## Information provided

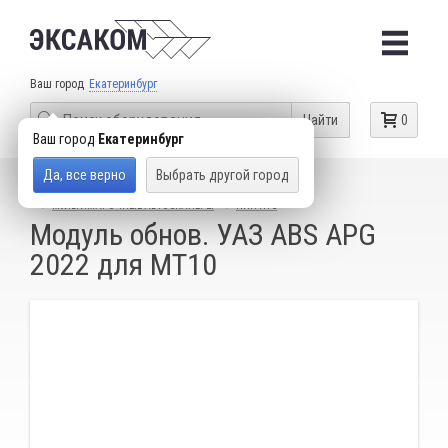
Ваш город
Екатеринбург
Найти
0
Ваш город
Екатеринбург
Да, все верно
Выбрать другой город
КАТАЛОГ ТОВАРОВ
ДИАГНОСТИЧЕСКИЕ СКАНЕРЫ
МУЛЬТИМАРОЧНЫЕ АВТОСКАНЕРЫ
НПП НТС
Модуль обнов. УАЗ ABS APG
2022 для МТ10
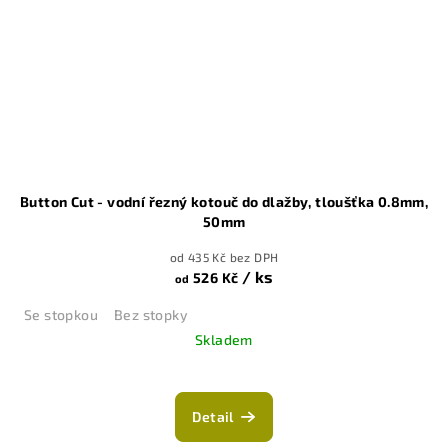
Button Cut - vodní řezný kotouč do dlažby, tloušťka 0.8mm,
50mm
od 435 Kč bez DPH
/ ks
526 Kč
od
Se stopkou
Bez stopky
Skladem
Průměrné
hodnocení
produktu
Detail
je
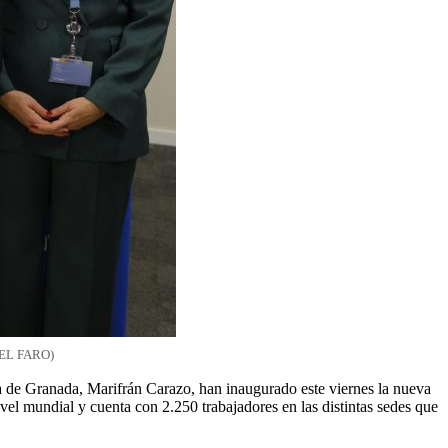
 (EL FARO)
esa de Granada, Marifrán Carazo, han inaugurado este viernes la nueva
el mundial y cuenta con 2.250 trabajadores en las distintas sedes que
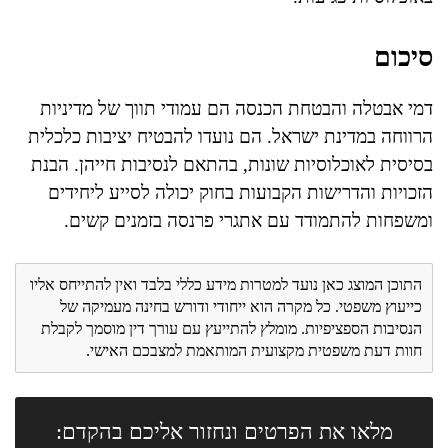
סיכום
דמי אבטלה והבטחת הכנסה הם עמודי תווך של מדיניות
הרווחה במדינת ישראל. הם נועדו להבטיח יציבות כלכלית
בסיסית לאוכלוסיות שונות, בהתאם לנסיבות חייהן. הבנת
הזכויות והדרישות הקבועות בחוק יכולה לסייע ליחידים
ומשפחות להתמודד עם אתגרי פרנסה בזמנים קשים.
התוכן המוצג כאן נועד למטרות מידע כללי בלבד ואין להתייחס אליו
כייעוץ משפטי. כל מקרה הוא ייחודי ודורש בחינה מעמיקה של
הנסיבות הספציפיות. מומלץ להתייעץ עם עורך דין מוסמך לקבלת
חוות דעת משפטית מקצועית המותאמת למצבכם האישי.
מלאו את הפרטים ונחזור אליכם בהקדם:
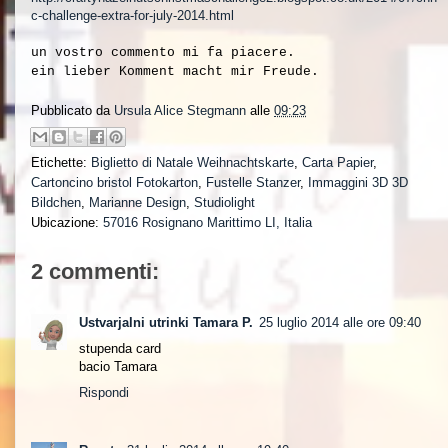
c-challenge-extra-for-july-2014.html
un vostro commento mi fa piacere.
ein lieber Komment macht mir Freude.
Pubblicato da
Ursula Alice Stegmann
alle
09:23
Etichette:
Biglietto di Natale Weihnachtskarte
,
Carta Papier
,
Cartoncino bristol Fotokarton
,
Fustelle Stanzer
,
Immaggini 3D 3D
Bildchen
,
Marianne Design
,
Studiolight
Ubicazione:
57016 Rosignano Marittimo LI, Italia
2 commenti:
Ustvarjalni utrinki Tamara P.
25 luglio 2014 alle ore 09:40
stupenda card
bacio Tamara
Rispondi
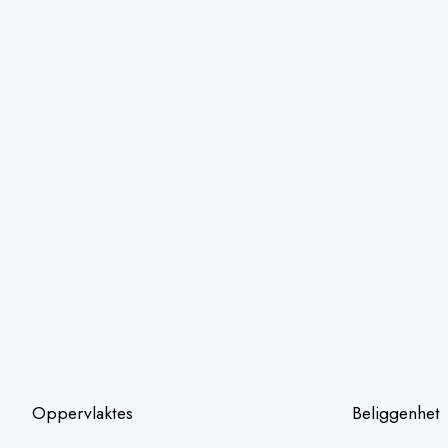
Oppervlaktes
Beliggenhet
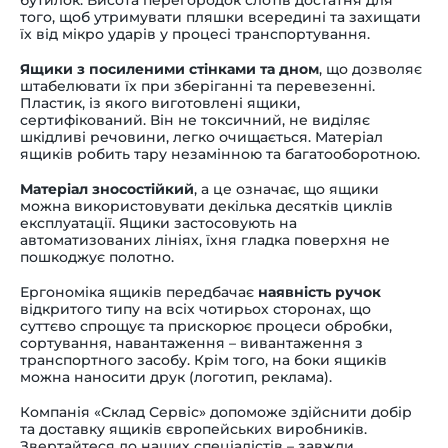
того, щоб утримувати пляшки всередині та захищати
їх від мікро ударів у процесі транспортування.
Ящики з посиленими стінками та дном
, що дозволяє
штабелювати їх при зберіганні та перевезенні.
Пластик, із якого виготовлені ящики,
сертифікований. Він не токсичний, не виділяє
шкідливі речовини, легко очищається. Матеріал
ящиків робить тару незамінною та багатооборотною.
Матеріал зносостійкий
, а це означає, що ящики
можна використовувати декілька десятків циклів
експлуатації. Ящики застосовують на
автоматизованих лініях, їхня гладка поверхня не
пошкоджує полотно.
Ергономіка ящиків передбачає
наявність ручок
відкритого типу на всіх чотирьох сторонах, що
суттєво спрощує та прискорює процеси обробки,
сортування, навантаження – вивантаження з
транспортного засобу. Крім того, на боки ящиків
можна наносити друк (логотип, реклама).
Компанія «Склад Сервіс» допоможе здійснити добір
та доставку ящиків європейських виробників.
Звертайтеся до наших спеціалістів – завжди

## Assignment
The answer should consist only of the lines from the one with "Ящики з посиленими стінками та дном" to the final line of the records above, retyped word for word.

## Solution to this exercise
Ящики з посиленими стінками та дном
, що дозволяє
штабелювати їх при зберіганні та перевезенні.
Пластик, із якого виготовлені ящики,
сертифікований. Він не токсичний, не виділяє
шкідливі речовини, легко очищається. Матеріал
ящиків робить тару незамінною та багатооборотною.
Матеріал зносостійкий
, а це означає, що ящики
можна використовувати декілька десятків циклів
експлуатації. Ящики застосовують на
автоматизованих лініях, їхня гладка поверхня не
пошкоджує полотно.
Ергономіка ящиків передбачає
наявність ручок
відкритого типу на всіх чотирьох сторонах, що
суттєво спрощує та прискорює процеси обробки,
сортування, навантаження – вивантаження з
транспортного засобу. Крім того, на боки ящиків
можна наносити друк (логотип, реклама).
Компанія «Склад Сервіс» допоможе здійснити добір
та доставку ящиків європейських виробників.
Звертайтеся до наших спеціалістів – завжди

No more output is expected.